TrollopeAndHisContemporaries is a listserv group where people are invited to discuss Trollope's work and that of his 19th century contemporaries. We define the period generously from 1800-post1918, and cover all countries. We began in 1995 on Elizabeth Thompson's listserv at Majordomo and were founded as a separate group which had a dual focus by Michael Powe in Fall 1997. Our banner heading is George Hicks's painting, The General Post Office, One Minute to Six"  (1860).

Donald Pleasence as Mr Harding from the BBC 1983 Barchester Chronicles.

Our schedule:

  • Right now Charlotte Bronte's Shirley, and last (a bout of Trollope's contemporaries) Tayeb Salih, Season of the Migration to the North
  • Trollope's North America (?) or would people prefer Trollope's John Caldigate (he emigrates to Australia for a while); perhaps Multatuli (Eduard Douwes Dekker)'s Havelar; or, the Coffee Auctions of the Dutch Trading Company
  • Hugo's Les Miserables (we tried this many years ago but we now have Andrew Davies' film adaptation, David Bellos's book and new editions to help us through), not to omit an audiobook CD reading by David Case; Scott's Regauntlet; Disraeli's Coningsby; Gaskell's My Lady Ludlow and/or Life of Charlotte Bronte; Oliphant's The Ladies Lindores; any neo-Victorian historical novels; Jane Austen's Mansfield Park.
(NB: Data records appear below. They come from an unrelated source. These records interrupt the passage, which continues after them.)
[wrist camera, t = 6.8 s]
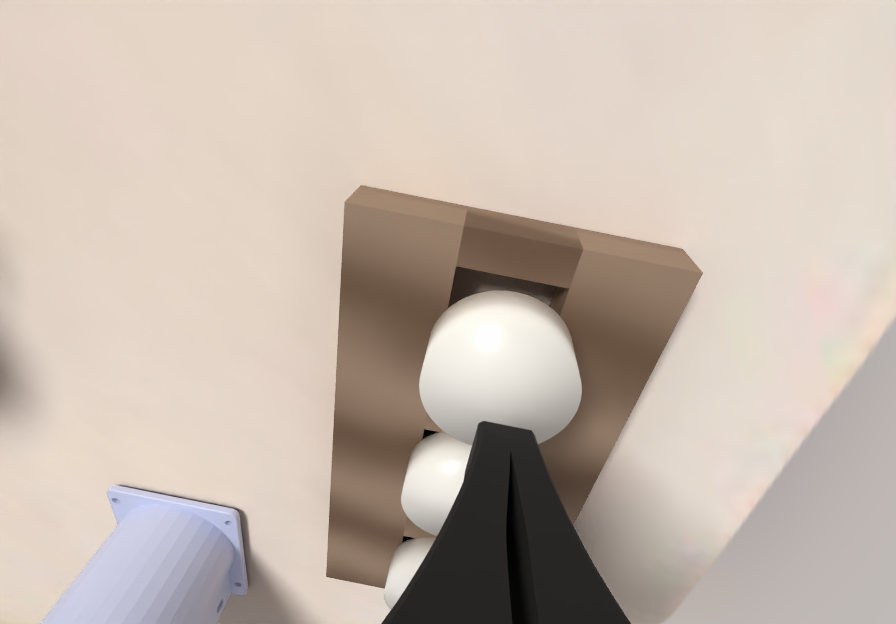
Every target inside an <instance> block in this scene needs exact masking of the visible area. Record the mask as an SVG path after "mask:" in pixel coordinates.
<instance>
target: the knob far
mask: <svg viewBox="0 0 896 624" xmlns="http://www.w3.org/2000/svg"><path fill="white" fill-rule="evenodd" d="M419 391H420V397H421V401H422V403H423V406H424V408H425V410H426V412H427V413H428V415H429V417H430V418H431V419H432V420H433V422H434V423H435V424H436V425H437V426H438V427H439V428H440V429H442V430H443V431H444V432H446V433H447V434H448V435H450V436H452V437H453V438H455V439H457V440H459V441H461V442H463V443H466V444H469V445H472V444H473V441H474V437H475V434H476V430H477V426H478V423H480V422H482V421H487V422H492V423H498V424H503V425H508V426H513V427H518V428H523V429H528V430H532V432H533V433H534V435H535V437H536V440H537V443H538V444H540V443H542V442H544V441H546V440H548V439H550V438H552V437H553V436H555V435H556V434H558V433H559V432H560V431H562V430H563V429H564V428H565V427H566V426H567V425H568V424H569V423H570V421H571V420H572V419H573V417H574V416H575V414H576V412H577V410H578V407H579V404H580V401H581V395H582V384H581V379H580V374H579V369H578V365H577V361H576V356H575V352H574V347H573V343H572V338H571V335H570V332H569V330H568V328H567V326H566V324H565V322H564V321H563V320H562V318H561V317H560V316H559V315H558V314H557V313H556V312H555V311H554V310H553V309H552V308H551V307H549V306H548V305H546V304H545V303H543V302H542V301H540V300H538V299H536V298H534V297H531V296H529V295H526V294H522V293H518V292H512V291H486V292H482V293H477V294H474V295H471V296H468V297H466V298H464V299H462V300H459V301H458V302H456V303H455V304H453V305H452V306H450V307H449V308H448V309H447V310H446V311H445V312H444V313H443V314H442V315H441V316H440V317H439V318H438V320H437V322H436V323H435V325H434V327H433V329H432V331H431V335H430V338H429V342H428V346H427V351H426V355H425V359H424V363H423V367H422V371H421V375H420V381H419Z"/></svg>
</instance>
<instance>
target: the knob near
mask: <svg viewBox="0 0 896 624" xmlns="http://www.w3.org/2000/svg"><path fill="white" fill-rule="evenodd" d="M435 539H436V538H431V537H423V538H414V539H411V540H408V541H405V542H403V543H401V544H400V545H399V546H397V547H396V549H395V550H394V552H393V554H392V558H391V563H390V567H389V572H388V577H387V581H386V586H385V591H384V600H385V602H386V604H387V606H388V607H389V608H390V609H392V608H393V607H394V605H395V604H396V602H397V601H398V599H399V598H400V596H401V595H402V593H403V592H404V590H405V589H406V587H407V586H408V584H409V583H410V581H411V579H412V578H413V576H414V575H415V573H416V571H417V570H418V568H419V566H420V565H421V563H422V561H423V560H424V558H425V557H426V555H427V553H428V551H429V550H430V548H431V546H432V544H433V543H434V541H435Z"/></svg>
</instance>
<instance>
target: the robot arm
mask: <svg viewBox="0 0 896 624" xmlns="http://www.w3.org/2000/svg"><path fill="white" fill-rule="evenodd" d="M107 496H108V498H109V501H110V504H111V507H112V510H113V513H114V515H115V518H116V521H117V524H118V526H117V527H116V528H115V529H114V531H113V532H112V533H111V534H110V536H109V537H108V538H107V539H106V541H105V542H104V543H103V544H102V546H101V547H100V548H99V550H98V551H97V552H96V553H95V555H94V556H93V557H92V558H91V560H90V561H89V562H88V563H87V565H86V566H85V567H84V568H83V570H82V571H81V572H80V574H79V575H78V576H77V577H76V579H75V580H74V581H73V582H72V584H71V585H70V586H69V587H68V589H67V590H66V591H65V592H64V594H63V595H62V596H61V598H60V599H59V600H58V601H57V603H56V604H55V605H54V606H53V608H52V609H51V610H50V611H49V613H48V614H47V615H46V616H45V618H44V619H43V620H42V622H41V623H40V624H217V622H218V620H219V618H220V616H221V614H222V612H223V610H224V608H225V605H226V603H227V601H228V599H229V597H230V595H231V594H234V595H240V596H243V595H245V594H246V593H247V591H248V582H247V573H246V565H245V556H244V548H243V540H242V531H241V523H240V515H239V513H238V511H236V510H235V509H232V508H228V507H223V506H218V505H213V504H208V503H203V502H198V501H193V500H188V499H183V498H178V497H173V496H168V495H163V494H158V493H153V492H148V491H143V490H138V489H133V488H128V487H123V486H118V485H113V486H111V487H110V488H109V490H108V491H107ZM382 624H631V623H630V622H629V620H628V619H627V617H626V616H625V614H624V612H623V611H622V609H621V608H620V606H619V605H618V603H617V602H616V600H615V599H614V597H613V595H612V594H611V592H610V591H609V589H608V587H607V586H606V584H605V582H604V581H603V579H602V577H601V576H600V574H599V573H598V571H597V569H596V567H595V566H594V564H593V562H592V560H591V559H590V557H589V555H588V553H587V551H586V550H585V548H584V546H583V544H582V542H581V540H580V538H579V536H578V534H577V532H576V531H575V529H574V527H573V525H572V523H571V521H570V519H569V517H568V514H567V512H566V510H565V508H564V506H563V504H562V502H561V499H560V497H559V495H558V493H557V491H556V488H555V486H554V484H553V482H552V479H551V477H550V474H549V472H548V469H547V467H546V465H545V462H544V459H543V457H542V454H541V452H540V449H539V446H538V443H537V440H536V437H535V435H534V433H533V432H532V430H528V429H523V428H518V427H513V426H508V425H503V424H498V423H492V422H487V421H482V422H480V423H478V426H477V430H476V434H475V437H474V441H473V444H472V448H471V451H470V455H469V458H468V462H467V466H466V469H465V475H464V481H463V483H462V486H461V488H460V491H459V493H458V495H457V497H456V499H455V501H454V504H453V506H452V508H451V510H450V512H449V514H448V516H447V518H446V520H445V522H444V524H443V526H442V528H441V530H440V532H439V533H438V535H437V537H436V539H435V541H434V543H433V544H432V546H431V548H430V550H429V551H428V553H427V555H426V557H425V558H424V560H423V561H422V563H421V565H420V566H419V568H418V570H417V571H416V573H415V575H414V576H413V578H412V579H411V581H410V583H409V584H408V586H407V587H406V589H405V590H404V592H403V593H402V595H401V596H400V598H399V599H398V601H397V602H396V604H395V605H394V607H393V608H392V609H391V611H390V612H389V614H388V615H387V617H386V618H385V619H384V621H383V622H382Z"/></svg>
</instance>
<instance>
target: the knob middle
mask: <svg viewBox="0 0 896 624" xmlns="http://www.w3.org/2000/svg"><path fill="white" fill-rule="evenodd" d="M471 448H472V445H469V444H466V443H463V442H461V441H459V440H457V439H455V438H453V437H452V436H450V435H448V434H447V433H446V432H444V431H442V432H436V433H435V434H432V435H430V436H428V437H426V438H424V439H423V440H421V441H420V442H419V443H418V444H417V445H416V446H415V447H414V449H413V450H412V452H411V455H410V459H409V463H408V468H407V472H406V477H405V481H404V485H403V490H402V494H401V504H402V507H403V510H404V512H405V514H406V515H407V517H408V518H409V519H410V520H411V521H412V522H413V523H414V524H415V525H416V526H418V527H419V528H421V529H422V530H424V531H426V532H428V533H430V534H432V535H435V536H437V535H438V533H439V532H440V530H441V528H442V526H443V524H444V522H445V520H446V518H447V516H448V514H449V512H450V510H451V508H452V506H453V504H454V501H455V499H456V497H457V495H458V493H459V491H460V488H461V486H462V483H463V481H464V475H465V469H466V466H467V462H468V458H469V455H470V451H471Z"/></svg>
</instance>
For post-colonialist choices: Flora Annie Steel's The Face Upon the Waters;  EM Forster's Passage to India; George Orwell's Burmese Days ; JG Farrell's Seige of Krishnapur; ; Chinua Achebe's Things Fall Apart (I'm not sure this last is not too far from the 19th century.1958 -- but we could ....) We could fit in Tarchetti's Fosca, retitled Passion in a translation by Lawrence Venuti. Finally Julia Kavanaugh's Rachel Grey (brilliant Brontesque book, single volume Elibron)


Movies: 19th century books on and film adaptations and historical movies set in or about our very long 19th century, including but not limited to the film adaptations of any and historical novels and Victorian and neo-Victorian novels are  part of our terrain. We last watched as a group and singly different film adaptations of The Woman in White, Little Women and Andrew Davies's 2018 Les Miserables.